文本节选
★ ★ ★

基于机器学习集成导向的基因编码荧光钙指示剂工程

Machine Learning Ensemble Directed Engineering of Genetically Encoded Fluorescent Calcium Indicators.

作者信息

Wait Sarah J, Rappleye Michael, Lee Justin Daho, Goy Marc Exposit, Smith Netta, Berndt Andre

机构信息

Molecular Engineering and Sciences Institute, University of Washington, Seattle, WA.

Institute of Stem Cell and Regenerative Medicine, University of Washington, Seattle, WA.

出版信息

Res Sq. 2023 Aug 7:rs.3.rs-3146778. doi: 10.21203/rs.3.rs-3146778/v1.

DOI:10.21203/rs.3.rs-3146778/v1

PMID:37609342

原文链接:https://pmc.ncbi.nlm.nih.gov/articles/PMC10441480/

Abstract

In this study, we focused on the transformative potential of machine learning in the engineering of genetically encoded fluorescent indicators (GEFIs), protein-based sensing tools that are critical for real-time monitoring of biological activity. GEFIs are complex proteins with multiple dynamic states, rendering optimization by trial-and-error mutagenesis a challenging problem. We applied an alternative approach using machine learning to predict the outcomes of sensor mutagenesis by analyzing established libraries that link sensor sequences to functions. Using the GCaMP calcium indicator as a scaffold, we developed an ensemble of three regression models trained on experimentally derived GCaMP mutation libraries. We used the trained ensemble to perform an in silico functional screen on 1423 novel, uncharacterized GCaMP variants. As a result, we identified the novel ensemble-derived GCaMP (eGCaMP) variants, eGCaMP and eGCaMP+, that achieve both faster kinetics and larger fluorescent responses upon stimulation than previously published fast variants. Furthermore, we identified a combinatorial mutation with extraordinary dynamic range, eGCaMP2+, that outperforms the tested 6th, 7th, and 8th generation GCaMPs. These findings demonstrate the value of machine learning as a tool to facilitate the efficient pre-screening of mutants for functional characteristics. By leveraging the learning capabilities of our ensemble, we were able to accelerate the identification of promising mutations and reduce the experimental burden associated with trial-and-error mutagenesis. Overall, these findings have significant implications for optimizing GEFIs and other protein-based tools, demonstrating the utility of machine learning as a powerful asset in protein engineering.

摘要

在本研究中，我们聚焦于机器学习在基因编码荧光指示剂（GEFIs）工程中的变革潜力，GEFIs是基于蛋白质的传感工具，对生物活性的实时监测至关重要。GEFIs是具有多种动态状态的复杂蛋白质，通过反复试验诱变进行优化是一个具有挑战性的问题。我们采用了一种替代方法，利用机器学习通过分析将传感器序列与功能联系起来的已建立文库来预测传感器诱变的结果。以GCaMP钙指示剂为支架，我们开发了一组基于实验得出的GCaMP突变文库训练的三个回归模型。我们使用训练好的模型对1423个新的、未表征的GCaMP变体进行了虚拟功能筛选。结果，我们鉴定出了新的基于模型得出的GCaMP（eGCaMP）变体，即eGCaMP和eGCaMP+，它们在受到刺激时比之前发表的快速变体具有更快的动力学和更大的荧光响应。此外，我们还鉴定出了具有非凡动态范围的组合突变eGCaMP2+，其性能优于测试的第六代、第七代和第八代GCaMP。这些发现证明了机器学习作为一种工具在促进对突变体功能特性进行高效预筛选方面的价值。通过利用我们模型的学习能力，我们能够加速识别有前景的突变，并减少与反复试验诱变相关的实验负担。总体而言，这些发现对优化GEFIs和其他基于蛋白质的工具具有重要意义，证明了机器学习作为蛋白质工程中一种强大资产的实用性。

★ ★ ★

所给条目
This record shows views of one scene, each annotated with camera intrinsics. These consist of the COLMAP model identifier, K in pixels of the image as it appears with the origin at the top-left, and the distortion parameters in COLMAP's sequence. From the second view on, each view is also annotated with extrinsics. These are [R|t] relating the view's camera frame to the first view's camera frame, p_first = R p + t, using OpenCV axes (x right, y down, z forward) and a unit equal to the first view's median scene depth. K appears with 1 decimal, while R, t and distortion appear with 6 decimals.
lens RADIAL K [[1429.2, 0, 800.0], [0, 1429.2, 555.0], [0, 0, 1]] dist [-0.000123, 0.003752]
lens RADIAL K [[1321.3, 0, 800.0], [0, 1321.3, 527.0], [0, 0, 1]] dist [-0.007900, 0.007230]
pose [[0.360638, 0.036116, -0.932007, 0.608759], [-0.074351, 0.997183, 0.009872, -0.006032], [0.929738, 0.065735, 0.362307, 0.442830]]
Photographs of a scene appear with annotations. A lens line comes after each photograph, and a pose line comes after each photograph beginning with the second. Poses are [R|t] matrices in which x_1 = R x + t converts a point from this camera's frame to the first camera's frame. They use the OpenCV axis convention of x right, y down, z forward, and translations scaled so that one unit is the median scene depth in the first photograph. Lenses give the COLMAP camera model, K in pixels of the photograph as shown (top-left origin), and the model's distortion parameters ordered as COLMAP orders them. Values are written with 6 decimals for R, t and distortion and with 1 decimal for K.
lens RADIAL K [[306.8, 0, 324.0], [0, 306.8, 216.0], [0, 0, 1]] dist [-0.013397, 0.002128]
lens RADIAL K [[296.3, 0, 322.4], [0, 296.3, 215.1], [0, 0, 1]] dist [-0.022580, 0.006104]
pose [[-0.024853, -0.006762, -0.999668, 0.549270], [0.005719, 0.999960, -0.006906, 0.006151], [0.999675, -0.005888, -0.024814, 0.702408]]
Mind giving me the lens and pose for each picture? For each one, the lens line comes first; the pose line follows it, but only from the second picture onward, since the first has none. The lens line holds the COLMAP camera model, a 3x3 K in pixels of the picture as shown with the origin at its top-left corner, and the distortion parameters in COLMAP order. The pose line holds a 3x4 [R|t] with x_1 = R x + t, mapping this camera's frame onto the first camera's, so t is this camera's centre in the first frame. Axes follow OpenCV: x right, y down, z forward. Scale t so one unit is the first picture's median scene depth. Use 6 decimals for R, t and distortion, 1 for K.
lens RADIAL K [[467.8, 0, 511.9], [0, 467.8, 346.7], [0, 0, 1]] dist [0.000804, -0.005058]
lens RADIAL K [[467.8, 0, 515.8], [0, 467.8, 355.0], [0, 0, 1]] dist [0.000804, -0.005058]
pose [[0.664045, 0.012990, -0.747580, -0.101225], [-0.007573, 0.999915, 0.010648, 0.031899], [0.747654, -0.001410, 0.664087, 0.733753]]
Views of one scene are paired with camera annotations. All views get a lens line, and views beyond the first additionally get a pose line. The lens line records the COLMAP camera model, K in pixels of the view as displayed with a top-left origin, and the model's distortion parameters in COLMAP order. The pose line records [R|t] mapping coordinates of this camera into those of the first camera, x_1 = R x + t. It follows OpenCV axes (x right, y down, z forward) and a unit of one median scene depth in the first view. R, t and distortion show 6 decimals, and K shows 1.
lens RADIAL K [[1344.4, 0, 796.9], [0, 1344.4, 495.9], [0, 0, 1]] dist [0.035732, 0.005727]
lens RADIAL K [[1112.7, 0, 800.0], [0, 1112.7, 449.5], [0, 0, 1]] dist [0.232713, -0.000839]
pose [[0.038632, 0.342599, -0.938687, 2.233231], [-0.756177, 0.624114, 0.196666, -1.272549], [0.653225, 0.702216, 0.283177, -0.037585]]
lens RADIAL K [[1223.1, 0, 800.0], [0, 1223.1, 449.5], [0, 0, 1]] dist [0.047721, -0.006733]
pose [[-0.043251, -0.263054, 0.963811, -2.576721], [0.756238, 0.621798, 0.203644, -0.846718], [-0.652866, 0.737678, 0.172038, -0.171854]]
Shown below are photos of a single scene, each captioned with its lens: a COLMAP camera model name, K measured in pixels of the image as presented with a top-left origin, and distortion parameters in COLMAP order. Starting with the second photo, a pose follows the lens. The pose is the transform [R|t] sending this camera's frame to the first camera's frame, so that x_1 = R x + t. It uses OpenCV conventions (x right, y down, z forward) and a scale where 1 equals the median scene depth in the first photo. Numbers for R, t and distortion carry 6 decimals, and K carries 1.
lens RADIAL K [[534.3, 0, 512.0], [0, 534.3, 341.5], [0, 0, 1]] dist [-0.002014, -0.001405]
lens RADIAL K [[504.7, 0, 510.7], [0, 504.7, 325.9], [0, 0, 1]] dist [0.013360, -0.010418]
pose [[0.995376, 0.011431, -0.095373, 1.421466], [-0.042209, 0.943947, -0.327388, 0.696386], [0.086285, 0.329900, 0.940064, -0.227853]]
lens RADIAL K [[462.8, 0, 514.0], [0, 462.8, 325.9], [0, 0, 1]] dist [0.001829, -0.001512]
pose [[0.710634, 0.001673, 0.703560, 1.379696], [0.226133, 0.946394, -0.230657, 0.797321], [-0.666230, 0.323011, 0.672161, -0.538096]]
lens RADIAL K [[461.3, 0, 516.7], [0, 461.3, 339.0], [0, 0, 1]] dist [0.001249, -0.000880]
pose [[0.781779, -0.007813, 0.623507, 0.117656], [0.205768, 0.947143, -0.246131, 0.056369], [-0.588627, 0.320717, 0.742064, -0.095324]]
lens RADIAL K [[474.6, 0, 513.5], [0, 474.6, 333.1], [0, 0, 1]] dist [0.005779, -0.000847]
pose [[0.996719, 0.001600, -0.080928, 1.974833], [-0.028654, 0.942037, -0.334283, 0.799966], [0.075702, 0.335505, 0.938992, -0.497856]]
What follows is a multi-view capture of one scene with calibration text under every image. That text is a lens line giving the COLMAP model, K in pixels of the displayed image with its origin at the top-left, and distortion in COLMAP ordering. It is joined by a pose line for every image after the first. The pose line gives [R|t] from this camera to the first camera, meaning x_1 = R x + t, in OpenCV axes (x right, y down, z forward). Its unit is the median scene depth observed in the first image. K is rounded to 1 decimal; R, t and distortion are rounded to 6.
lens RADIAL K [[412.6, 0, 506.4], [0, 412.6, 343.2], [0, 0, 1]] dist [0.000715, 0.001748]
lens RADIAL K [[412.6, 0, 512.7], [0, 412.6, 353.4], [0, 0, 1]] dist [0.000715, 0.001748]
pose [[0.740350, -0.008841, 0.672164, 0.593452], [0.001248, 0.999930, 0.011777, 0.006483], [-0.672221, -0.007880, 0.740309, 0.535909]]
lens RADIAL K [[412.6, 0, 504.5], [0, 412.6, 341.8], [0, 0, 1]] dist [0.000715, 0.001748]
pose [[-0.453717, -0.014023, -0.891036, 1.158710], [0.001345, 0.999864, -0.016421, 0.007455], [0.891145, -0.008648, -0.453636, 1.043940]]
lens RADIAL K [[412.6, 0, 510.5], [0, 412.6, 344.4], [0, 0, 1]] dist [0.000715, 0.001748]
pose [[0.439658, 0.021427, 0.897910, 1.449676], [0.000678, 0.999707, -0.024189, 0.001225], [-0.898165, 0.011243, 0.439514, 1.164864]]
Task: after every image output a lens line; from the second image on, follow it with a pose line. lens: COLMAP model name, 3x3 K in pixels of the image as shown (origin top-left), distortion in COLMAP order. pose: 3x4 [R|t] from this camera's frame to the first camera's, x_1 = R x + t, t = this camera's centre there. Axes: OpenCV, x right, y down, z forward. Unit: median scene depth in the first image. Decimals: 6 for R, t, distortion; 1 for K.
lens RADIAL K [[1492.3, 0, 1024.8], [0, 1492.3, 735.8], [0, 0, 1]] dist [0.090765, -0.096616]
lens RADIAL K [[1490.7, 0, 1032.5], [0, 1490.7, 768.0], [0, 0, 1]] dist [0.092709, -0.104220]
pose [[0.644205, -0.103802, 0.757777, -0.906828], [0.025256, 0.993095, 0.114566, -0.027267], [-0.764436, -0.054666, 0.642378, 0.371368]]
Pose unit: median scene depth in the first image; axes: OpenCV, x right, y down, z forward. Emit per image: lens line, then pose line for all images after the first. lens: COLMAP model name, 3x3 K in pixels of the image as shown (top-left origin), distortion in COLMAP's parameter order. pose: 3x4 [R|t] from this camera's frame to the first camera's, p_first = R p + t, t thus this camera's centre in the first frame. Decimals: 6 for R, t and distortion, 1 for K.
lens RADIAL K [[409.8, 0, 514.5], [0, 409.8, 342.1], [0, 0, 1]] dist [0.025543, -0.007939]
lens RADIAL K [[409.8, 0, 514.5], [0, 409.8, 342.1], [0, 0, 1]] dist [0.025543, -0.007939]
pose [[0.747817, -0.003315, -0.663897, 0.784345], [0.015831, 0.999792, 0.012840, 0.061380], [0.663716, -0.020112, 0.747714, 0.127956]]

★ ★ ★

依据钙指示剂工程论文页面作答，逐行回答下列问题：
1. 该论文的PMID是多少？
2. 研究以哪种钙指示剂作为支架？
3. 训练好的模型对多少个新的、未表征的GCaMP变体进行了虚拟功能筛选？

问题解答
1. 37609342
2. GCaMP钙指示剂
3. 1423个